Prosecutors say Paul Hoffman knew Chester Miller had the mental capacity of a child and couldn't care for himself when he put him on a two-day bus ride.
Prosecutors charged Mr. Hoffman with third-degree murder. His attorney, John Pike, said there is no evidence that Mr. Hoffman is to blame.
Mr. Miller's mother, Lyda, was charged with involuntary manslaughter. Her attorney did not immediately return a phone message Monday.
Mr. Miller died Sept. 25, four days after he knocked on a stranger's door in Milton, Fla., and begged for help. He weighed 62 pounds when he was hospitalized, prosecutors said.

TVA, Oak Ridge lab create test facility
OAK RIDGE New technologies that could save billions of dollars by moving electricity more efficiently from power plants to homes and businesses will be tested at the Oak Ridge National Laboratory, officials announced yesterday .
The new National Transmission Technology Research Center is a partnership between Oak Ridge, the Tennessee Valley Authority and private industry.
The center is testing a composite-core transmission line developed by 3M Co. that could carry two to three times as much electricity as conventional lines. That could radically upgrade the nation's power grid without having to build more transmission towers or acquire new rights of way, said Joaquin Delagado, 3M's research chief.
Advocates of the center say it is vital because U.S. power demand is expected to rise 25 percent in the next 10 years and the transmission system's capacity isn't keeping pace.

Miss Massachusetts crowned Miss USA
SAN ANTONIO Miss Massachusetts Susie Castillo was crowned Miss USA 2003 in the 52nd annual staging of the pageant Monday night.
Miss Castillo, 23, of Lawrence, Mass., replaces Shauntay Hinton, who represented Washington, D.C., in last year's event.
Miss Castillo, an office manager and model, will be the United States' candidate in the Miss Universe pageant in June in Panama City, Panama.
A fluent Spanish speaker with Puerto Rican roots, Miss Castillo said she would use her crown to try to raise the stature of the nation's Hispanic population. Michelle Arnette, Miss Alabama, was first runner-up, and home-state favorite Nicole O'Brian of Texas was second runner-up.

Skivvies stolen from Victoria's Secret
BELLEVUE Call it a $5,000 panty raid.
That's the estimated value of 300 sets of skivvies taken from Victoria's Secret in Bellevue Square.
"It's very unusual.

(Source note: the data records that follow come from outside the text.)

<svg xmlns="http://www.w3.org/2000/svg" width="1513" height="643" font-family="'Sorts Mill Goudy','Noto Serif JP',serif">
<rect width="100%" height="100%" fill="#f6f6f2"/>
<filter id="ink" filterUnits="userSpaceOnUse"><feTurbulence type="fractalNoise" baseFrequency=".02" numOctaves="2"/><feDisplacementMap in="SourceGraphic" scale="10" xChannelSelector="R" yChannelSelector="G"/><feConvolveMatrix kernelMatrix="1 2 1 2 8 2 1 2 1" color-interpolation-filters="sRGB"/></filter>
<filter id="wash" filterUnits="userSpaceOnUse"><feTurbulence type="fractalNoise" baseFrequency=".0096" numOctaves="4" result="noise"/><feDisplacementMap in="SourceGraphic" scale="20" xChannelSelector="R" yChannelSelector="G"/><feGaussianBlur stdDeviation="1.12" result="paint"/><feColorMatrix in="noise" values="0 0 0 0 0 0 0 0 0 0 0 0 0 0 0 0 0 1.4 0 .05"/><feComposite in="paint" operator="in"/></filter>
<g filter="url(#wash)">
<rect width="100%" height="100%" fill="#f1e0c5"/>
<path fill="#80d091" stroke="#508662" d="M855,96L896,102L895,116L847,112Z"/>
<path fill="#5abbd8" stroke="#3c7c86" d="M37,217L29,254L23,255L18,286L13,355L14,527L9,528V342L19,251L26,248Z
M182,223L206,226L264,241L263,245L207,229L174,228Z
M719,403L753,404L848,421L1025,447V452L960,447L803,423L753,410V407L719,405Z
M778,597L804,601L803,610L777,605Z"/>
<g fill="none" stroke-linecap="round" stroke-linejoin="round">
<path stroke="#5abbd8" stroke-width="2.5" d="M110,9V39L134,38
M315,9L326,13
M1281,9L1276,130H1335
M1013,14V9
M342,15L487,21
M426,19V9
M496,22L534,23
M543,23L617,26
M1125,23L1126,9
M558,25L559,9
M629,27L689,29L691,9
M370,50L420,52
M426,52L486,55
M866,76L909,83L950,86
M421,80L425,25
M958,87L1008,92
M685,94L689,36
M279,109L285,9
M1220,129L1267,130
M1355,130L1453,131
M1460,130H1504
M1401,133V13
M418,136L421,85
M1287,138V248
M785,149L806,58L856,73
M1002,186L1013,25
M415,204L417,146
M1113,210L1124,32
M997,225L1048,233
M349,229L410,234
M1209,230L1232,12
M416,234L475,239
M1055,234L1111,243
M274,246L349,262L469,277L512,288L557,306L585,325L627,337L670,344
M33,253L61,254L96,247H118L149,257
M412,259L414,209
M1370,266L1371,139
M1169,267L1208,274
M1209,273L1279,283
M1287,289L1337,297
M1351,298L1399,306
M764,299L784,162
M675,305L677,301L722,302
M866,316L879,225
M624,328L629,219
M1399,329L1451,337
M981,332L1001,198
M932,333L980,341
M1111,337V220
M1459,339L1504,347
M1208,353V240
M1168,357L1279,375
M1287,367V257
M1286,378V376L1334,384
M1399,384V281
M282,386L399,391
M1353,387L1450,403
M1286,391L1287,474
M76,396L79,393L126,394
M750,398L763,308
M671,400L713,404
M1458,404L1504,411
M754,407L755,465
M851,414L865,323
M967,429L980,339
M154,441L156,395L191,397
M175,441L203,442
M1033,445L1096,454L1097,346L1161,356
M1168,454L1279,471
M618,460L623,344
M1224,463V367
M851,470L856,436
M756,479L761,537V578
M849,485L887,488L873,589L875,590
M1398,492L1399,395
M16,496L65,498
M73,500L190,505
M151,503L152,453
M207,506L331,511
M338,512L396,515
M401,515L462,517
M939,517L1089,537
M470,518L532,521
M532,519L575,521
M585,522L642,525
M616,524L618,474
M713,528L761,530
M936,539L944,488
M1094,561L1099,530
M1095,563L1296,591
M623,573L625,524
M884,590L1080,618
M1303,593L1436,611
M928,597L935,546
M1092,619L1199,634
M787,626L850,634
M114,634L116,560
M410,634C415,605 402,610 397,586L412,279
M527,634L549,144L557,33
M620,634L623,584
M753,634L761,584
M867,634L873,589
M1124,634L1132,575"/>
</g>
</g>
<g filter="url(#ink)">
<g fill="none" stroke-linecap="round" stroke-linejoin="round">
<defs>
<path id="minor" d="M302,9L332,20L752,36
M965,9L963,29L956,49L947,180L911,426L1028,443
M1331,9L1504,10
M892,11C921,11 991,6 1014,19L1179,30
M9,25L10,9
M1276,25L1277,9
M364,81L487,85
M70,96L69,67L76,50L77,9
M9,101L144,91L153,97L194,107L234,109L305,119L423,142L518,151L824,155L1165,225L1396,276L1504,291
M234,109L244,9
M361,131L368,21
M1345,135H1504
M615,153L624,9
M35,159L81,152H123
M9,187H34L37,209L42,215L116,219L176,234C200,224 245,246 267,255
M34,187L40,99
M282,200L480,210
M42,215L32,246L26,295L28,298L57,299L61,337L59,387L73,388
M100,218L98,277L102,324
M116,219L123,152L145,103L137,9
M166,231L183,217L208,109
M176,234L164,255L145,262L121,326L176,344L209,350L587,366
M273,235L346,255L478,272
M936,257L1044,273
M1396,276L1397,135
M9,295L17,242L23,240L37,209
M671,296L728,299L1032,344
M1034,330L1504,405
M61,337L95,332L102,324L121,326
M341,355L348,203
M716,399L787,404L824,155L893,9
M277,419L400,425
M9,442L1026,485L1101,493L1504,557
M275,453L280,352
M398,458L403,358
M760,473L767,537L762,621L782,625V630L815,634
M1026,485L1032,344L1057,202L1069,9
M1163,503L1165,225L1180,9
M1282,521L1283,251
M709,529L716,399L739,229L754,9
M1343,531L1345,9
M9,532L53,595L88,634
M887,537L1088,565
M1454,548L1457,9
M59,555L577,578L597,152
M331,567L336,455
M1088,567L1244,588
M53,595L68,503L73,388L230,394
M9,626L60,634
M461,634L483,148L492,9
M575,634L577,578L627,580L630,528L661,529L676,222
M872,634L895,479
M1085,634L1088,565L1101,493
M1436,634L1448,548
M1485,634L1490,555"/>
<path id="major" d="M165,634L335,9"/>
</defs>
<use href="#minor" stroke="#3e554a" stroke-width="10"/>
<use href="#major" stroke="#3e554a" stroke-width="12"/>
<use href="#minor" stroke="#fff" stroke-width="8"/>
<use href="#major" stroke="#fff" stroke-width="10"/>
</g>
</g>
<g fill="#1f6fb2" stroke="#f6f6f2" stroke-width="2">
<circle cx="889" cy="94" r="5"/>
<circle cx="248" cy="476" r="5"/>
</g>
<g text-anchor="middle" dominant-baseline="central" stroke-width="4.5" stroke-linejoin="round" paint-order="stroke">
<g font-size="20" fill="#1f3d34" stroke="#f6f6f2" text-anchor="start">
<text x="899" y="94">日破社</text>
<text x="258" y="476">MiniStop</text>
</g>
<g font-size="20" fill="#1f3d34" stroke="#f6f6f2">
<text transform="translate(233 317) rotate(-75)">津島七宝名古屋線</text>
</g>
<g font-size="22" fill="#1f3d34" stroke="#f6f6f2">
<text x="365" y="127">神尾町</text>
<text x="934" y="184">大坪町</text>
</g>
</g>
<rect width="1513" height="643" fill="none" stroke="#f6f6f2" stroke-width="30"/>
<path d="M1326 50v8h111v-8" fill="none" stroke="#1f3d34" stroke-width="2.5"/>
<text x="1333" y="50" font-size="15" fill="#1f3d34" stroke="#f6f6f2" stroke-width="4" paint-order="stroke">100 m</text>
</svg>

It's shoplifting to the max," said Marcia Harnden, a police spokeswoman in this suburb east of Seattle.
An employee noticed that the panties in a variety of colors, styles and sizes were missing shortly before 5 p.m. Sunday, Miss Harnden said. Each cost $15 to $28.
Two display tables at the front of the store were cleared of the merchandise, and two other tables, one next to the cash register, were half-emptied, she said.

Wasting disease reported in elk
MADISON State officials said yesterday that a deadly disease that has afflicted deer in Wisconsin since 2001 has been found for the first time in an elk.
The elk testing positive for chronic wasting disease was one of 20 imported from a Minnesota herd in December 2000 and January 2001, said state Department of Agriculture, Trade and Consumer Protection spokeswoman Donna Gilson.
The Wisconsin elk was tested for the disease after another elk killed it in a fight. The farmer then slaughtered 18 others. Test results on those animals were pending.
Chronic wasting disease destroys the brain in deer, elk, moose and caribou, and causes the animal to grow thin and die. There is no scientific evidence that humans could be infected.